Loved the laugh :) But see above, a lot of interesting events are
pretty low-frequency even on those giant servers.

>
> > So many BPF users are acutely aware of data loss and care a lot, but
> > there are other constraints that they have to take into account.
> >
> > As for expensiveness of spinlock and atomics, a lot of applications we
> > are seeing do not require huge throughput that per-CPU data structures
> > provide, so such overhead is acceptable. Even under high contention,
> > BPF ringbuf performance is pretty reasonable and will satisfy a lot of
> > applications, see [1].
>
> I've done benchmarks on contended atomic ops, and they go from ~20
> cycles (uncontended, cache hot) to well over 10k cycles when you jump on
> them with say a dozen cores across a few nodes (more numa, more
> horrible).
>
> > [1] https://patchwork.ozlabs.org/project/netdev/patch/20200526063255.1675186-5-andriin@xxxxxx/
>
> From that: "Ringbuf, multi-producer contention", right? I read that as:
> 'performance is bloody horrible if you add contention'.
>
> I suppose most of your users have very low event rates, otherwise I
> can't see that working.

Yes and yes :) Good thing is that with MPSC ringbuf, if contention is
an issue, they can go with a model of 1 ringbuf for each cpu, similar
to perfbuf, or something in between with few ringbufs for larger
number of CPUs, again trading performance for memory, as necessary.
This is easy to do in BPF by combining ringbuf map with ARRAY_OF_MAPS
or HASH_OF_MAPS.

>
> > > All reasons why I never bother with BPF, aside from it being more
> > > difficult than hacking up a kernel in the first place.
> >
> > It's not my goal to pitch BPF here, but for a lot of real-world use
> > cases, hacking kernel is not an option at all, for many reasons. One
> > of them is that kernel upgrades across huge fleet of servers take a
> > long time, which teams can't afford to wait. In such cases, BPF is a
> > perfect solution, which can't be beaten, as evidenced by a wide
> > variety of BPF applications solving real problems.
>
> Yeah; lots of people use it because they really have nothing better for
> their situation.
>
> As long as people understand the constraints (and that's a *BIG* if) I
> suppose it's usable.
>
> It's just things I don't want to have to worry about.
>
> Anyway, all that said, I like how you did the commits, I should look to
> see if I can retro-fit the perf buffer to have some of that. Once

Thanks, and yeah, it would be actually great to have this
reserve/commit API for perfbuf as well. Internally it actually does
that, AFAIU, but all of that is enclosed in
preempt_disable/preempt_enable region, not sure how practical and easy
it is to split this up and let BPF verifier enforce that each
reservation is followed by commit. Having this kind of API would allow
to eliminate some unfortunate code patterns with using extra per-CPU
array just to prepare a record before sending it over perfbuf with
perf_event_output().

> question though; why are you using xchg() for the commit? Isn't that
> more expensive than it should be?
>
> That is, why isn't that:
>
> smp_store_release(&hdr->len, new_len);
>
> ? Or are you needing the smp_mb() for the store->load ordering for the
> ->consumer_pos load? That really needs a comment.

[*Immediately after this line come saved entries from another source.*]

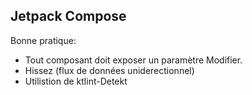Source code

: ## Jetpack Compose
Bonne pratique:
- Tout composant doit exposer un paramètre Modifier.
- Hissez (flux de données uniderectionnel)
- Utilistion de ktlint-Detekt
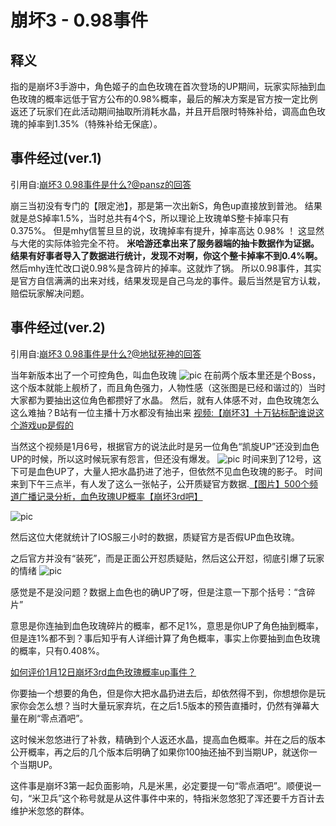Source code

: # 崩坏3 - 0.98事件

## 释义
指的是崩坏3手游中，角色姬子的血色玫瑰在首次登场的UP期间，玩家实际抽到血色玫瑰的概率远低于官方公布的0.98%概率，最后的解决方案是官方按一定比例返还了玩家们在此活动期间抽取所消耗水晶，并且开启限时特殊补给，调高血色玫瑰的掉率到1.35%（特殊补给无保底）。

## 事件经过(ver.1)
引用自:[崩坏3 0.98事件是什么?@pansz的回答](https://www.zhihu.com/question/360133594/answer/2617174566)

崩三当初没有专门的【限定池】，那是第一次出新S，角色up直接放到普池。
结果就是总S掉率1.5%，当时总共有4个S，所以理论上玫瑰单S整卡掉率只有 0.375%。
但是mhy信誓旦旦的说，玫瑰掉率有提升，掉率高达 0.98% ！
这显然与大佬的实际体验完全不符。
**米哈游还拿出来了服务器端的抽卡数据作为证据。结果有好事者导入了数据进行统计，发现不对啊，你这个整卡掉率不到0.4%啊。**
然后mhy连忙改口说0.98%是含碎片的掉率。这就炸了锅。
所以0.98事件，其实是官方自信满满的出来对线，结果发现是自己乌龙的事件。最后当然是官方认栽，赔偿玩家解决问题。


## 事件经过(ver.2)
引用自:[崩坏3 0.98事件是什么?@地狱死神的回答](https://www.zhihu.com/question/360133594/answer/931551640)

当年新版本出了一个可控角色，叫血色玫瑰
![pic](https://pica.zhimg.com/80/v2-9e0d26eea2251cc5a521702bd3046515_720w.webp?source=1940ef5c)
在前两个版本里还是个Boss，这个版本就能上舰桥了，而且角色强力，人物性感（这张图是已经和谐过的）当时大家都为要抽出这位角色都攒好了水晶。
然后，就有人体感不对，血色玫瑰怎么这么难抽？B站有一位主播十万水都没有抽出来
[视频:【崩坏3】十万钻标配谁说这个游戏up是假的](https://www.bilibili.com/video/av7870214)

当然这个视频是1月6号，根据官方的说法此时是另一位角色“凯旋UP”还没到血色UP的时候，所以这时候玩家有怨言，但还没有爆发。
![pic](https://pic1.zhimg.com/80/v2-513b52e8dac476811d930b42ced2322e_720w.webp?source=1940ef5c)
时间来到了12号，这下可是血色UP了，大量人把水晶扔进了池子，但依然不见血色玫瑰的影子。
时间来到下午三点半，有人发了这么一张帖子，公开质疑官方数据.[【图片】500个频道广播记录分析，血色玫瑰UP概率【崩坏3rd吧】](https://tieba.baidu.com/p/4936836692?pid=102498882496&cid=0&red_tag=2711115464#102498882496)

![pic](https://picx.zhimg.com/80/v2-a0a14f2a1d78219bd963393e894c1e77_720w.webp?source=1940ef5c)

然后这位大佬就统计了IOS服三小时的数据，质疑官方是否假UP血色玫瑰。

之后官方并没有“装死”，而是正面公开怼质疑贴，然后这公开怼，彻底引爆了玩家的情绪
![pic](https://pic1.zhimg.com/80/v2-196bb8f07f6f74c6df5179f3cb124ea1_720w.webp?source=1940ef5c)

感觉是不是没问题？数据上血色也的确UP了呀，但是注意一下那个括号：“含碎片”

意思是你连抽到血色玫瑰碎片的概率，都不足1%，意思是你UP了角色抽到概率，但是连1%都不到？事后知乎有人详细计算了角色概率，事实上你要抽到血色玫瑰的概率，只有0.408%。

[如何评价1月12日崩坏3rd血色玫瑰概率up事件？](https://www.zhihu.com/question/54686001)

你要抽一个想要的角色，但是你大把水晶扔进去后，却依然得不到，你想想你是玩家你会怎么想？当时大量玩家弃坑，在之后1.5版本的预告直播时，仍然有弹幕大量在刷“零点酒吧”。

这时候米忽悠进行了补救，精确到个人返还水晶，提高血色概率。并在之后的版本公开概率，再之后的几个版本后明确了如果你100抽还抽不到当期UP，就送你一个当期UP。

这件事是崩坏3第一起负面影响，凡是米黑，必定要提一句“零点酒吧”。顺便说一句，“米卫兵”这个称号就是从这件事件中来的，特指米忽悠犯了浑还要千方百计去维护米忽悠的群体。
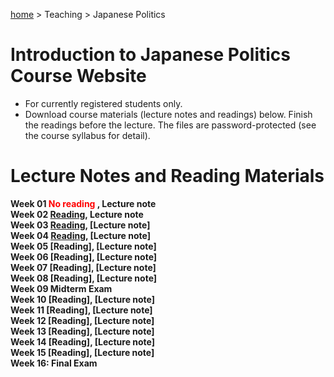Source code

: [home](https://hirosasada.github.io/) > Teaching > Japanese Politics  
# Introduction to Japanese Politics Course Website
- For currently registered students only.
- Download course materials (lecture notes and readings) below. Finish the readings before the lecture. The files are password-protected (see the course syllabus for detail).    
# Lecture Notes and Reading Materials  
**Week 01 <font color="Red">No reading</font> , Lecture note**  
**Week 02 [Reading](https://drive.google.com/open?id=1BPwn2tSQ1yprBT4b0Mq9hSxkvHczf4py), Lecture note**    
**Week 03 [Reading](https://drive.google.com/open?id=1SP9Fbhh2v8of-jYR1EjjTBswoqUgK0qI), [Lecture note]**  
**Week 04 [Reading](https://drive.google.com/open?id=1mcl1wfHTPu_rct8vs_H1ZWCKfHwmuKtS), [Lecture note]**  
**Week 05 [Reading], [Lecture note]**    
**Week 06 [Reading], [Lecture note]**    
**Week 07 [Reading], [Lecture note]**    
**Week 08 [Reading], [Lecture note]**  
**Week 09 Midterm Exam**  
**Week 10 [Reading], [Lecture note]**   
**Week 11 [Reading], [Lecture note]**  
**Week 12 [Reading], [Lecture note]**  
**Week 13 [Reading], [Lecture note]**  
**Week 14 [Reading], [Lecture note]**  
**Week 15 [Reading], [Lecture note]**  
**Week 16: Final Exam**    
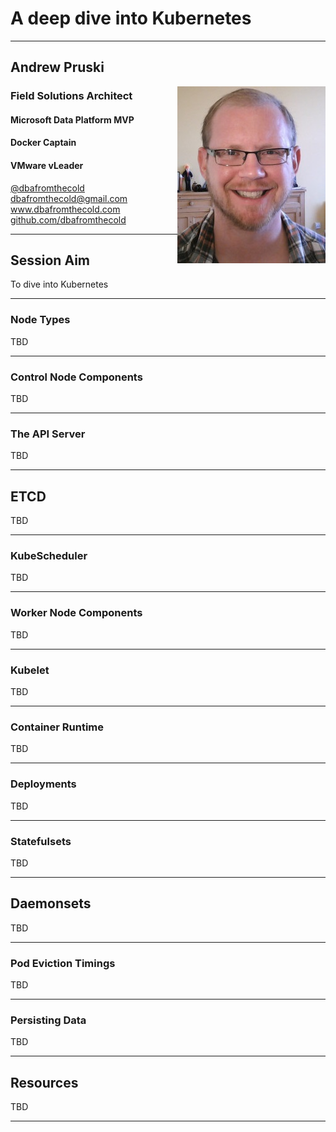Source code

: # A deep dive into Kubernetes

---

## Andrew Pruski

<img src="images/apruski.jpg" style="float: right"/>

### Field Solutions Architect
#### Microsoft Data Platform MVP
#### Docker Captain
#### VMware vLeader

<!-- .slide: style="text-align: left;"> -->
<i class="fab fa-twitter"></i><a href="https://twitter.com/dbafromthecold">  @dbafromthecold</a><br>
<i class="fas fa-envelope"></i>  dbafromthecold@gmail.com<br>
<i class="fab fa-wordpress"></i>  www.dbafromthecold.com<br>
<i class="fab fa-github"></i><a href="https://github.com/dbafromthecold">  github.com/dbafromthecold</a>

---

## Session Aim
<!-- .slide: style="text-align: left;"> -->
To dive into Kubernetes


---

### Node Types
<!-- .slide: style="text-align: left;"> -->
TBD

---

### Control Node Components
<!-- .slide: style="text-align: left;"> -->
TBD

---

### The API Server
<!-- .slide: style="text-align: left;"> -->
TBD

---

## ETCD
<!-- .slide: style="text-align: left;"> -->
TBD

---

### KubeScheduler
<!-- .slide: style="text-align: left;"> -->
TBD

---

### Worker Node Components
<!-- .slide: style="text-align: left;"> -->
TBD

---

### Kubelet
<!-- .slide: style="text-align: left;"> -->
TBD

---

### Container Runtime
<!-- .slide: style="text-align: left;"> -->

TBD

---

### Deployments
<!-- .slide: style="text-align: left;"> -->

TBD

---

### Statefulsets
<!-- .slide: style="text-align: left;"> -->
TBD

---

## Daemonsets
<!-- .slide: style="text-align: left;"> -->

TBD

---

### Pod Eviction Timings
<!-- .slide: style="text-align: left;"> -->

TBD

---

### Persisting Data

TBD

---

## Resources

TBD

---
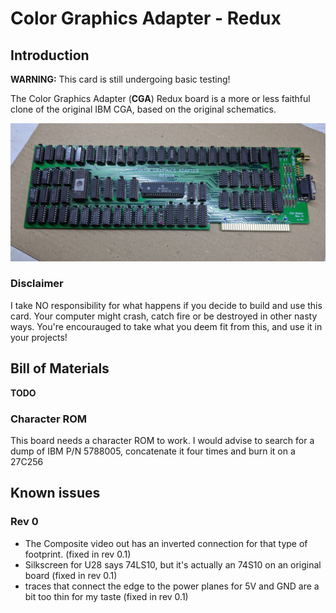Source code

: # Color Graphics Adapter - Redux

## Introduction

**WARNING:** This card is still undergoing basic testing!

The Color Graphics Adapter (**CGA**) Redux board is a more or less faithful clone of the original IBM CGA, based on the original schematics.

![CGA Redux](pics/CGA_Redux_board.jpg)


### Disclaimer

I take NO responsibility for what happens if you decide to build and use this card. Your computer might crash, catch fire or be destroyed in other nasty ways.
You're encourauged to take what you deem fit from this, and use it in your projects!

## Bill of Materials

**TODO**

### Character ROM

This board needs a character ROM to work. I would advise to search for a dump of IBM P/N 5788005, concatenate it four times and burn it on a 27C256

## Known issues

### Rev 0

* The Composite video out has an inverted connection for that type of footprint. (fixed in rev 0.1)
* Silkscreen for U28 says 74LS10, but it's actually an 74S10 on an original board (fixed in rev 0.1)
* traces that connect the edge to the power planes for 5V and GND are a bit too thin for my taste (fixed in rev 0.1)

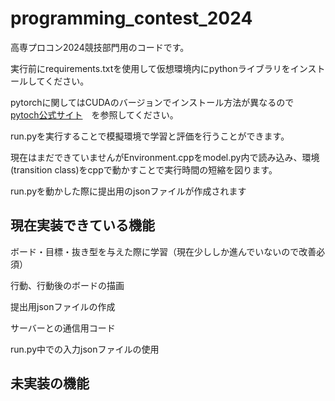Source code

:# programming_contest_2024

高専プロコン2024競技部門用のコードです。

実行前にrequirements.txtを使用して仮想環境内にpythonライブラリをインストールしてください。

pytorchに関してはCUDAのバージョンでインストール方法が異なるので　[pytoch公式サイト](https://pytorch.org/get-started/locally/)　を参照してください。

run.pyを実行することで模擬環境で学習と評価を行うことができます。

現在はまだできていませんがEnvironment.cppをmodel.py内で読み込み、環境(transition class)をcppで動かすことで実行時間の短縮を図ります。

run.pyを動かした際に提出用のjsonファイルが作成されます

## 現在実装できている機能
ボード・目標・抜き型を与えた際に学習（現在少ししか進んでいないので改善必須）
 
行動、行動後のボードの描画
  
提出用jsonファイルの作成

サーバーとの通信用コード

run.py中での入力jsonファイルの使用

## 未実装の機能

Yeah, smp_store_release() is not strong enough, this memory barrier is
necessary. And yeah, I'll follow up with some more comments, that's
been what Joel requested as well.

>
> I think you can get rid of the smp_load_acquire() there, you're ordering
> a load->store and could rely on the branch to do that:
>
> cons_pos = READ_ONCE(&rb->consumer_pos) & rb->mask;
> if ((flags & BPF_RB_FORCE_WAKEUP) || (cons_pos == rec_pos && !(flags &BPF_RB_NO_WAKEUP))
> irq_work_queue(&rq->work);
>
> should be a control dependency.

Could be. I tried to keep consistent
smp_load_acquire/smp_store_release usage to keep it simpler. It might
not be the absolutely minimal amount of ordering that would still be
correct. We might be able to tweak and tune this without changing
correctness.

Anyways, thanks for taking a look and feedback. I hope some of my
examples explain why this might be a fine approach for a lot of
applications, even if not the most performant one.